The greatest compliment I can give to any writer is to say, “I wish I could write like that,” and to know I never will.
You can never summarize a great book. Flannery O’Connor told us so much in Mystery and Manners, when she said that a great book “resists paraphrase.”
Thus I despair of the paraphrases that I have given above. The only way to really describe any of the books above is to read the whole thing. And that can’t be done in a blog post. But I hope that what I have written is enough to inspire you to choose some of these wonderful books and read them; or, if you have read them, to return to them.
Because another mark of a great book is not just that it invites rereading but that it demands it.

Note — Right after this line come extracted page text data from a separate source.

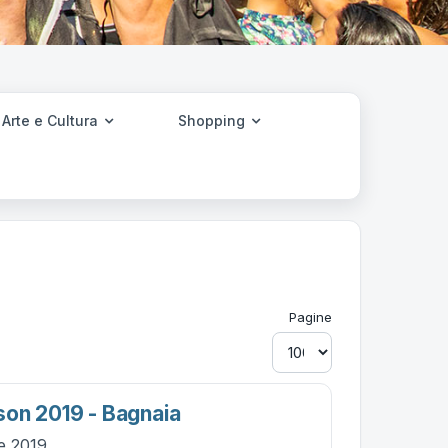
Arte e Cultura
Shopping
Pagine
on 2019 - Bagnaia
le 2019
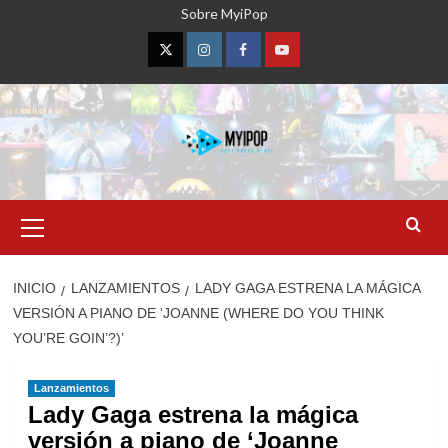
Saltar
Sobre MyiPop
al
contenido
Twitter
Instagram
Facebook
YouTube
Menú
primario
INICIO
LANZAMIENTOS
LADY GAGA ESTRENA LA MÁGICA
VERSIÓN A PIANO DE ‘JOANNE (WHERE DO YOU THINK
YOU’RE GOIN’?)’
Lanzamientos
Lady Gaga estrena la mágica
versión a piano de ‘Joanne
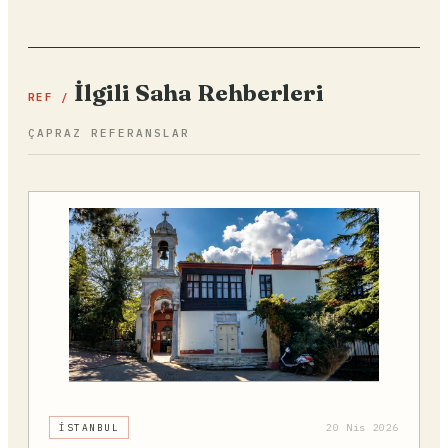
İlgili Saha Rehberleri
REF /
ÇAPRAZ REFERANSLAR
İSTANBUL
20 Nis 2026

Good writing is slow, and careful. Good reading is also slow, and careful, and the obsession many have with “speed reading” is a psychological illness. Woody Allen has the best description of the effects of speed reading: “I took a speed reading course where you run your finger down the middle of the page. I read War and Peace in 20 minutes. It’s about Russia.”
Imagine saying, “I just don’t have the time.” What poverty. Books hath the power to change your life. Take the time for them, and take your time with them.